The U.S. government and private investors have committed a significant amount of funding—approximately $9 billion—toward the development of small modular reactors (SMRs). These investments aim to address the increasing energy demands related to the artificial intelligence (AI) boom while also striving to reduce emissions.

Financial Commitment to SMR Technology

Since 2019, various federal agencies, including the Departments of Energy and Defense, have allocated over $6 billion to SMR developers. This funding has taken the form of loans, grants, and cost-sharing agreements. Additionally, private investors have contributed more than $3 billion during the same period, indicating robust interest in this emerging technology.

Promises and Challenges of SMRs

SMRs are touted as a reliable source of clean energy, capable of meeting the substantial electricity needs of data centers, which are essential for training and operating AI models. The technology’s potential has led to increased stock valuations and investor enthusiasm, despite many companies still lacking substantial revenues or operational projects.

Industry Perspectives

Experts have raised concerns regarding the economic viability of SMRs. Chris Gadomski, head of nuclear research at BloombergNEF, likened current trends in SMRs to the internet bubble of the early 2000s, emphasizing that considerable capital is required to bring these projects to fruition. SMRs typically generate up to 300 megawatts of power each, which is much lower than the 1,000 megawatts produced by traditional utility reactors.

Cost Competitiveness

Questions over the cost-efficiency of SMR technology persist. Previous SMR efforts in the U.S. faced delays and budget overruns. For instance, in 2023, NuScale had to cancel a project due to costs soaring by over 120%. Current operational SMRs in Russia and China have reported cost overruns ranging from 300% to 400% above initial estimates.

Comparative Energy Costs

Analyses reveal significant discrepancies in the projected “levelised cost of energy” for SMRs. According to Wood Mackenzie, by 2030, SMRs could generate electricity at around $182 per megawatt-hour. In contrast, conventional nuclear power is estimated at $133, while natural gas sits at $126. Renewable sources, such as onshore wind and solar, may produce energy at even lower costs.

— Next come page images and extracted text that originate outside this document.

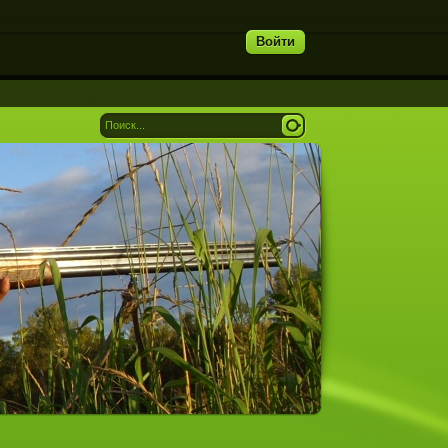
Войти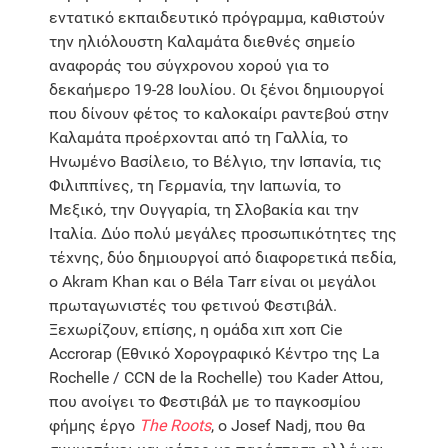
εντατικό εκπαιδευτικό πρόγραμμα, καθιστούν
την ηλιόλουστη Καλαμάτα διεθνές σημείο
αναφοράς του σύγχρονου χορού για το
δεκαήμερο 19-28 Ιουλίου. Οι ξένοι δημιουργοί
που δίνουν φέτος το καλοκαίρι ραντεβού στην
Καλαμάτα προέρχονται από τη Γαλλία, το
Ηνωμένο Βασίλειο, το Βέλγιο, την Ισπανία, τις
Φιλιππίνες, τη Γερμανία, την Ιαπωνία, το
Μεξικό, την Ουγγαρία, τη Σλοβακία και την
Ιταλία. Δύο πολύ μεγάλες προσωπικότητες της
τέχνης, δύο δημιουργοί από διαφορετικά πεδία,
ο Akram Khan και ο Béla Tarr είναι οι μεγάλοι
πρωταγωνιστές του φετινού Φεστιβάλ.
Ξεχωρίζουν, επίσης, η ομάδα χιπ χοπ Cie
Accrorap (Εθνικό Χορογραφικό Κέντρο της La
Rochelle / CCN de la Rochelle) του Kader Attou,
που ανοίγει το Φεστιβάλ με το παγκοσμίου
φήμης έργο
The Roots
, ο Josef Nadj, που θα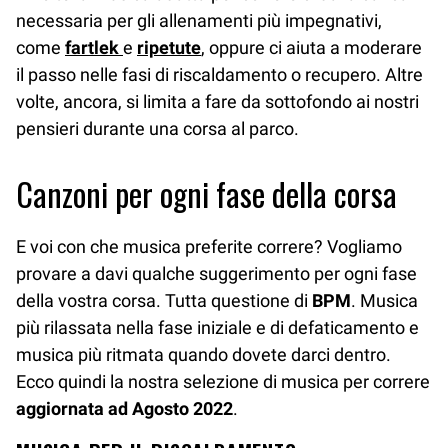
necessaria per gli allenamenti più impegnativi,
come
fartlek
e
ripetute
, oppure ci aiuta a moderare
il passo nelle fasi di riscaldamento o recupero. Altre
volte, ancora, si limita a fare da sottofondo ai nostri
pensieri durante una corsa al parco.
Canzoni per ogni fase della corsa
E voi con che musica preferite correre? Vogliamo
provare a davi qualche suggerimento per ogni fase
della vostra corsa. Tutta questione di
BPM
. Musica
più rilassata nella fase iniziale e di defaticamento e
musica più ritmata quando dovete darci dentro.
Ecco quindi la nostra selezione di musica per correre
aggiornata ad Agosto 2022
.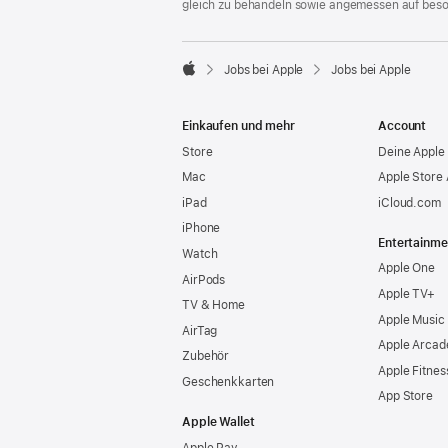
gleich zu behandeln sowie angemessen auf bes

Jobs bei Apple
Jobs bei Apple
Apple
Einkaufen und mehr
Account
Store
Deine Apple 
Mac
Apple Store
iPad
iCloud.com
iPhone
Entertainme
Watch
Apple One
AirPods
Apple TV+
TV & Home
Apple Music
AirTag
Apple Arcad
Zubehör
Apple Fitnes
Geschenkkarten
App Store
Apple Wallet
Apple Pay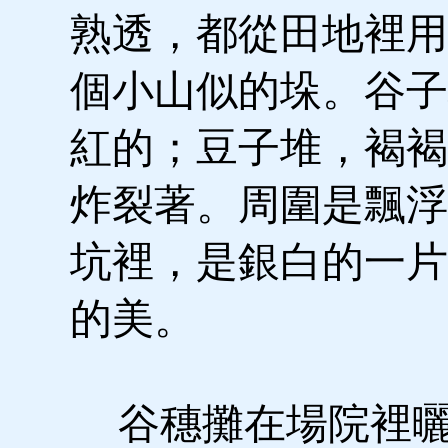
熟透，都從田地裡用
個小山似的垛。谷子
紅的；豆子堆，褐褐
炸裂著。周圍是飄浮
坑裡，是銀白的一片
的美。
谷穗攤在場院裡曬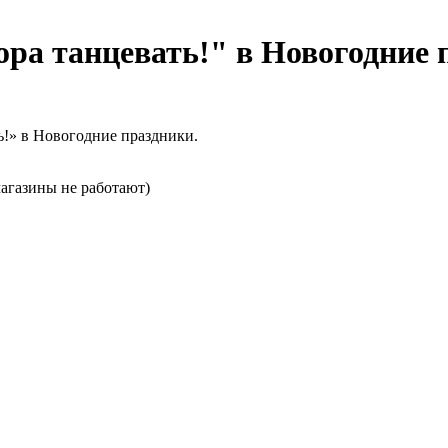
ра танцевать!" в Новогодние 
ь!» в Новогодние праздники.
(магазины не работают)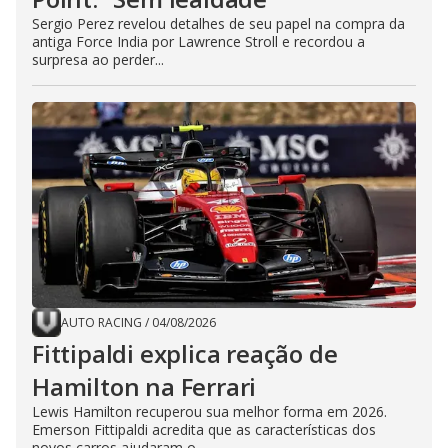
Sergio Perez revelou detalhes de seu papel na compra da
antiga Force India por Lawrence Stroll e recordou a
surpresa ao perder...
AUTO RACING
/
04/08/2026
Fittipaldi explica reação de
Hamilton na Ferrari
Lewis Hamilton recuperou sua melhor forma em 2026.
Emerson Fittipaldi acredita que as características dos
novos carros ajudaram o...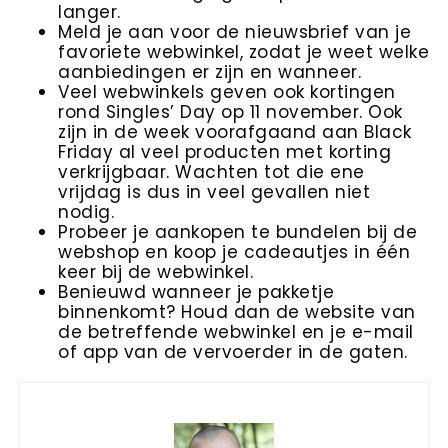
langer.
Meld je aan voor de nieuwsbrief van je
favoriete webwinkel, zodat je weet welke
aanbiedingen er zijn en wanneer.
Veel webwinkels geven ook kortingen
rond Singles’ Day op 11 november. Ook
zijn in de week voorafgaand aan Black
Friday al veel producten met korting
verkrijgbaar. Wachten tot die ene
vrijdag is dus in veel gevallen niet
nodig.
Probeer je aankopen te bundelen bij de
webshop en koop je cadeautjes in één
keer bij de webwinkel.
Benieuwd wanneer je pakketje
binnenkomt? Houd dan de website van
de betreffende webwinkel en je e-mail
of app van de vervoerder in de gaten.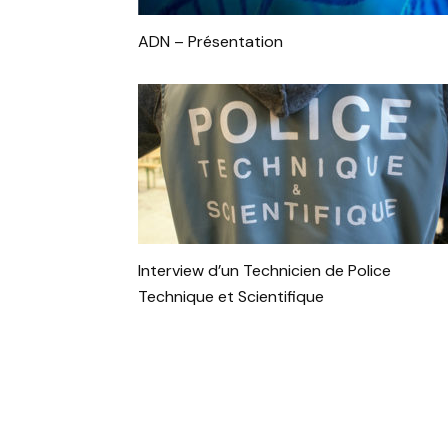
ADN – Présentation
Interview d’un Technicien de Police
Technique et Scientifique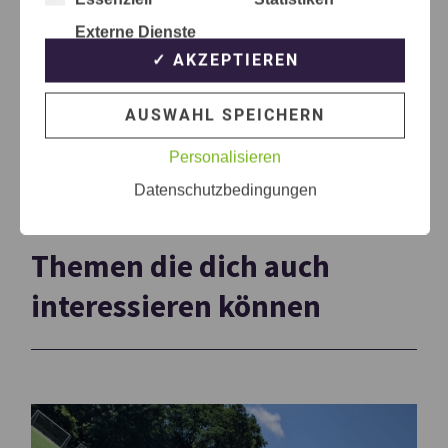
Externe Dienste
✓ AKZEPTIEREN
AUSWAHL SPEICHERN
Personalisieren
Datenschutzbedingungen
Themen die dich auch
interessieren können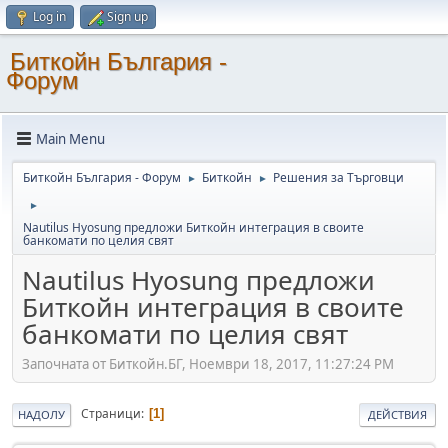
Log in
Sign up
Биткойн България -
Форум
Main Menu
Биткойн България - Форум
Биткойн
Решения за Търговци
►
►
►
Nautilus Hyosung предложи Биткойн интеграция в своите
банкомати по целия свят
Nautilus Hyosung предложи
Биткойн интеграция в своите
банкомати по целия свят
Започната от Биткойн.БГ, Ноември 18, 2017, 11:27:24 PM
Страници
1
НАДОЛУ
ДЕЙСТВИЯ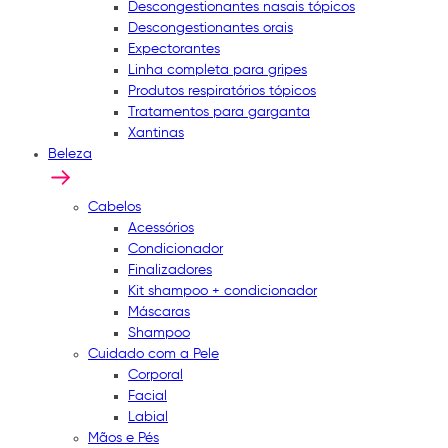
Descongestionantes nasais tópicos
Descongestionantes orais
Expectorantes
Linha completa para gripes
Produtos respiratórios tópicos
Tratamentos para garganta
Xantinas
Beleza
Cabelos
Acessórios
Condicionador
Finalizadores
Kit shampoo + condicionador
Máscaras
Shampoo
Cuidado com a Pele
Corporal
Facial
Labial
Mãos e Pés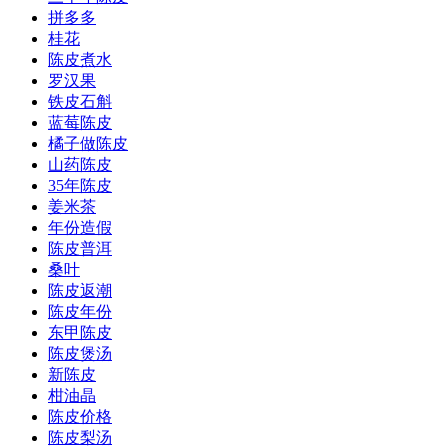
拼多多
桂花
陈皮煮水
罗汉果
铁皮石斛
蓝莓陈皮
橘子做陈皮
山药陈皮
35年陈皮
姜米茶
年份造假
陈皮普洱
桑叶
陈皮返潮
陈皮年份
东甲陈皮
陈皮煲汤
新陈皮
柑油晶
陈皮价格
陈皮梨汤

  • Oklo estimates its SMR technology will generate power for $90 per megawatt-hour.
  • NuScale claims a cost of $64 per megawatt-hour.

Supply Chain and Safety Concerns

Several experts believe larger reactors are more cost-effective due to economies of scale that smaller units may not leverage. Supply chain dependencies further complicate SMR viability, particularly concerning fuel resources such as high-assay low-enriched uranium. The limited production capacity in the U.S. adds pressure to operating costs, with estimates suggesting fuel costs could increase by $20 per megawatt-hour.

Future Projections and Industry Outlook

Despite the current challenges, proponents of SMR technology argue that costs will decrease over time. Some companies are forging agreements with utilities for power supply, with over 32 gigawatts of commitments since 2023. For instance, a binding agreement between Google and Kairos aims to provide 500 megawatts by 2035.

Industry leaders like David Brown from Wood Mackenzie view these partnerships as significant progress, indicating a potential pathway to commercial viability for SMRs. The growing interest reflects both confidence in the technology and a recognition of its necessity in a rapidly evolving energy landscape.